Exercise task 1
Transcribe the part of the malloc() discussion that starts with "Oh, I'm not" and goes on through "new error codes.".

Checking the return of malloc() for NULL is not currently considered good practice, because (a) on most platforms malloc is guaranteed not to return NULL, even if the system is out of memory, and (b) on the few platforms where malloc can return NULL, handling that case in practice basically never works.


> Checking the return of malloc() for NULL is not currently considered good practice

Why?

To quote malloc(3):

  On error, these functions return NULL.  NULL may also be returned by a
  successful call to malloc() with a size of zero, or by a successful call to
  calloc() with nmemb or size equal to zero.
I'm not disagreeing with your assertion that on linux, in practice, it doesn't return NULL -- (in fact, I didn't know that! and would appreciate being pointed at whatever I need to RTFM...) -- I just prefer code that's conservative, that follows the "letter of the law" when it comes to return values.


If you write code that tests for null out of malloc, you have to commit to that code as a feature and have a test strategy for it. Simply porting the program to a platform where malloc returns null isn't enough; there are various cases to probe, like your very first malloc failing because the program was started in a low-memory environment. Or the case that the 99th malloc fails after 98 good ones.


Oh, I'm not saying you should test for NULL and then, uh, not care about the result!

If you port to some new platform, of course you need to go back and check the docs for new error codes.

For instance, I generally abort() on NULL after printing a message.


> For instance, I generally abort() on NULL after printing a message.

Ok, but...how are you printing the message?

On many platforms, with many standard libraries (glibc, for instance), printf et al will themselves malloc memory, so you're testing for a system telling you it couldn't allocate memory and then in response, potentially triggering further quite-likely-failing allocations that may or may not be handled by the library.

This is why people generally don't bother to check for NULL mallocs. Even if you're on a system that will even tell you you're in that situation (rare, these days, outside of the embedded world), there's almost nothing useful you can do.

Exercise task 2
Format the listing below as a Markdown table with the columns Row and Entry, numbering each line under Row, putting the line itself under Entry, and leaving out blank lines. Begin with the first line of the listing and go on through the line containing "family: Kalotermitidae", including nothing past it.

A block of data
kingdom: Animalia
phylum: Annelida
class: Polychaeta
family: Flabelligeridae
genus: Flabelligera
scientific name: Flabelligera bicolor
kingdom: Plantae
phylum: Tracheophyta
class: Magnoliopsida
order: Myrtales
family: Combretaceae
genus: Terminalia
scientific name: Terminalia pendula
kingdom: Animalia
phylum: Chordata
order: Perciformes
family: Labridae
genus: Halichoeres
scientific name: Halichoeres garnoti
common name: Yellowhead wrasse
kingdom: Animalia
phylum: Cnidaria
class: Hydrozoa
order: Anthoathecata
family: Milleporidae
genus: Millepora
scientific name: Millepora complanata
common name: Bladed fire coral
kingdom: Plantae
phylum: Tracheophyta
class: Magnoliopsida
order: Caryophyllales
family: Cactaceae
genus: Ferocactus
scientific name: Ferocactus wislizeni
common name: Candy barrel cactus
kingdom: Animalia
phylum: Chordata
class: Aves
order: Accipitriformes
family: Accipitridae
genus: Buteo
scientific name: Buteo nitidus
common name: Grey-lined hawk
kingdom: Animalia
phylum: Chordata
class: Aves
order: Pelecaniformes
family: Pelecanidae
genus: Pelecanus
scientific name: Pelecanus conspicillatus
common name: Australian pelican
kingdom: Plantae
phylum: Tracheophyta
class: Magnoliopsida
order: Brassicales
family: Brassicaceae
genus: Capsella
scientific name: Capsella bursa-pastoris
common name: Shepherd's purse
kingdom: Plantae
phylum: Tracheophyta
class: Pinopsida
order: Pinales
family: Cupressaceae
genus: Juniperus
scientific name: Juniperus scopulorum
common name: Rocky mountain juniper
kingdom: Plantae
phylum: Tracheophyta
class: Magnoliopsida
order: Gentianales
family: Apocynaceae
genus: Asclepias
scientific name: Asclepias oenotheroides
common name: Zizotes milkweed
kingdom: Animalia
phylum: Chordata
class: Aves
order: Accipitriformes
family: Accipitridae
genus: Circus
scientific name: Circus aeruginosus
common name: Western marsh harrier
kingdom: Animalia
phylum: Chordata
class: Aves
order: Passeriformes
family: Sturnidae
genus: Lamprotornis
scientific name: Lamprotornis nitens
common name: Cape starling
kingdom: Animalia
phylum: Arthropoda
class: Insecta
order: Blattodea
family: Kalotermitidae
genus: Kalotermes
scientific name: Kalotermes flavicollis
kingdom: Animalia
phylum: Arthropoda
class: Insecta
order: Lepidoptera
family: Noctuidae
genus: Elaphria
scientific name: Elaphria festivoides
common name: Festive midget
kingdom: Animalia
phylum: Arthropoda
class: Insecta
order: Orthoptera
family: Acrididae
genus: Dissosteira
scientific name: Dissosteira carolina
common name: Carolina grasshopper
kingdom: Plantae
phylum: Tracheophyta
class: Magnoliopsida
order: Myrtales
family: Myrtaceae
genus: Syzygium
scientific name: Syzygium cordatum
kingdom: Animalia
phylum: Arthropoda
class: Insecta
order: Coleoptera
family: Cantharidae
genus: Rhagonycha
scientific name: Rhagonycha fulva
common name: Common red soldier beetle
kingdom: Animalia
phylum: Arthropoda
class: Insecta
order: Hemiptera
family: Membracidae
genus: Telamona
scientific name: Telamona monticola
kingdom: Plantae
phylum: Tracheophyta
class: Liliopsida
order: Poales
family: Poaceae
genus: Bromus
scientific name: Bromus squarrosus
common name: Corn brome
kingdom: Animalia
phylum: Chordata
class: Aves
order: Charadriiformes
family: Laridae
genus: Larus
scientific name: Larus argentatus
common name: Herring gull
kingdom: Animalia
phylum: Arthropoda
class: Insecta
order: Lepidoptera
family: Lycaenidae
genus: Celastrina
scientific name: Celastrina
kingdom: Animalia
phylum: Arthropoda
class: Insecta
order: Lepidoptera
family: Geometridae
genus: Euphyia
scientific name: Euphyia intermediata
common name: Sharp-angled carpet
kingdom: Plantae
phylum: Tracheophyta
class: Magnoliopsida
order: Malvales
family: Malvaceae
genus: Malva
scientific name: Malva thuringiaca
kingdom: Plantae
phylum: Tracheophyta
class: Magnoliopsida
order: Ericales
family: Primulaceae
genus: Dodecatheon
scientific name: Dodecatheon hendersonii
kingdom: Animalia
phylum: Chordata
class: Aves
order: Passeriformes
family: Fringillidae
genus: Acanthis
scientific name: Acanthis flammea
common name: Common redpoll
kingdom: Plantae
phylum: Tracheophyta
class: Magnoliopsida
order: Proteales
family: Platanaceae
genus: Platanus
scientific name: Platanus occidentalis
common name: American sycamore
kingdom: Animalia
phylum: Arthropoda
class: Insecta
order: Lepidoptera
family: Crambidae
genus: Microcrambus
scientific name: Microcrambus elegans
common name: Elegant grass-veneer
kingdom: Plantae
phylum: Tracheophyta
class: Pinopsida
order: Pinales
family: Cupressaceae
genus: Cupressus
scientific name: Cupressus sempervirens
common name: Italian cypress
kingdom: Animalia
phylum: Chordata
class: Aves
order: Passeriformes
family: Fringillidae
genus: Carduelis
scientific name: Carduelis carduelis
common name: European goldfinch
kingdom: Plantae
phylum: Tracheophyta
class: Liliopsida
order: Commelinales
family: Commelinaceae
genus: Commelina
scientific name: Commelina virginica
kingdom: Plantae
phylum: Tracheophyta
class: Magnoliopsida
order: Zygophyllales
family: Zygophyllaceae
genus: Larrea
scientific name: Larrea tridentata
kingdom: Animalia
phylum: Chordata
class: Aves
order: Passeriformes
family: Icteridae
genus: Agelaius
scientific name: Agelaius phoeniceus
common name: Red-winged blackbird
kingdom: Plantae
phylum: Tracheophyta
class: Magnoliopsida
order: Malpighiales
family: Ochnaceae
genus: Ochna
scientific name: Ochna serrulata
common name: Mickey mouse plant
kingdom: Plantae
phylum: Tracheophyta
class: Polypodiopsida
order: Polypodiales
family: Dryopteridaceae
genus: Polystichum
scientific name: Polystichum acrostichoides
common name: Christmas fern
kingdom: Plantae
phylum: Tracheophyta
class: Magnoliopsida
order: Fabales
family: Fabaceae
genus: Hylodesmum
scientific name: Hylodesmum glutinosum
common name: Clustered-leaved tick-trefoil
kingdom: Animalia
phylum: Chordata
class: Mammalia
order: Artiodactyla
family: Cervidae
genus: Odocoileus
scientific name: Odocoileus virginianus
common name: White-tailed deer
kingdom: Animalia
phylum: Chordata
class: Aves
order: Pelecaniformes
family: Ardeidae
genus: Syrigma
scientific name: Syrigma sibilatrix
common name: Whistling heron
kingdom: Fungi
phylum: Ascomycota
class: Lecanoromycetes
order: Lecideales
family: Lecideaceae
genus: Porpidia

Complete answer 1
Oh, I'm not saying you should test for NULL and then, uh, not care about the result!

If you port to some new platform, of course you need to go back and check the docs for new error codes.

Complete answer 2
| Row | Entry |
|---|---|
| 1 | kingdom: Animalia |
| 2 | phylum: Annelida |
| 3 | class: Polychaeta |
| 4 | family: Flabelligeridae |
| 5 | genus: Flabelligera |
| 6 | scientific name: Flabelligera bicolor |
| 7 | kingdom: Plantae |
| 8 | phylum: Tracheophyta |
| 9 | class: Magnoliopsida |
| 10 | order: Myrtales |
| 11 | family: Combretaceae |
| 12 | genus: Terminalia |
| 13 | scientific name: Terminalia pendula |
| 14 | kingdom: Animalia |
| 15 | phylum: Chordata |
| 16 | order: Perciformes |
| 17 | family: Labridae |
| 18 | genus: Halichoeres |
| 19 | scientific name: Halichoeres garnoti |
| 20 | common name: Yellowhead wrasse |
| 21 | kingdom: Animalia |
| 22 | phylum: Cnidaria |
| 23 | class: Hydrozoa |
| 24 | order: Anthoathecata |
| 25 | family: Milleporidae |
| 26 | genus: Millepora |
| 27 | scientific name: Millepora complanata |
| 28 | common name: Bladed fire coral |
| 29 | kingdom: Plantae |
| 30 | phylum: Tracheophyta |
| 31 | class: Magnoliopsida |
| 32 | order: Caryophyllales |
| 33 | family: Cactaceae |
| 34 | genus: Ferocactus |
| 35 | scientific name: Ferocactus wislizeni |
| 36 | common name: Candy barrel cactus |
| 37 | kingdom: Animalia |
| 38 | phylum: Chordata |
| 39 | class: Aves |
| 40 | order: Accipitriformes |
| 41 | family: Accipitridae |
| 42 | genus: Buteo |
| 43 | scientific name: Buteo nitidus |
| 44 | common name: Grey-lined hawk |
| 45 | kingdom: Animalia |
| 46 | phylum: Chordata |
| 47 | class: Aves |
| 48 | order: Pelecaniformes |
| 49 | family: Pelecanidae |
| 50 | genus: Pelecanus |
| 51 | scientific name: Pelecanus conspicillatus |
| 52 | common name: Australian pelican |
| 53 | kingdom: Plantae |
| 54 | phylum: Tracheophyta |
| 55 | class: Magnoliopsida |
| 56 | order: Brassicales |
| 57 | family: Brassicaceae |
| 58 | genus: Capsella |
| 59 | scientific name: Capsella bursa-pastoris |
| 60 | common name: Shepherd's purse |
| 61 | kingdom: Plantae |
| 62 | phylum: Tracheophyta |
| 63 | class: Pinopsida |
| 64 | order: Pinales |
| 65 | family: Cupressaceae |
| 66 | genus: Juniperus |
| 67 | scientific name: Juniperus scopulorum |
| 68 | common name: Rocky mountain juniper |
| 69 | kingdom: Plantae |
| 70 | phylum: Tracheophyta |
| 71 | class: Magnoliopsida |
| 72 | order: Gentianales |
| 73 | family: Apocynaceae |
| 74 | genus: Asclepias |
| 75 | scientific name: Asclepias oenotheroides |
| 76 | common name: Zizotes milkweed |
| 77 | kingdom: Animalia |
| 78 | phylum: Chordata |
| 79 | class: Aves |
| 80 | order: Accipitriformes |
| 81 | family: Accipitridae |
| 82 | genus: Circus |
| 83 | scientific name: Circus aeruginosus |
| 84 | common name: Western marsh harrier |
| 85 | kingdom: Animalia |
| 86 | phylum: Chordata |
| 87 | class: Aves |
| 88 | order: Passeriformes |
| 89 | family: Sturnidae |
| 90 | genus: Lamprotornis |
| 91 | scientific name: Lamprotornis nitens |
| 92 | common name: Cape starling |
| 93 | kingdom: Animalia |
| 94 | phylum: Arthropoda |
| 95 | class: Insecta |
| 96 | order: Blattodea |
| 97 | family: Kalotermitidae |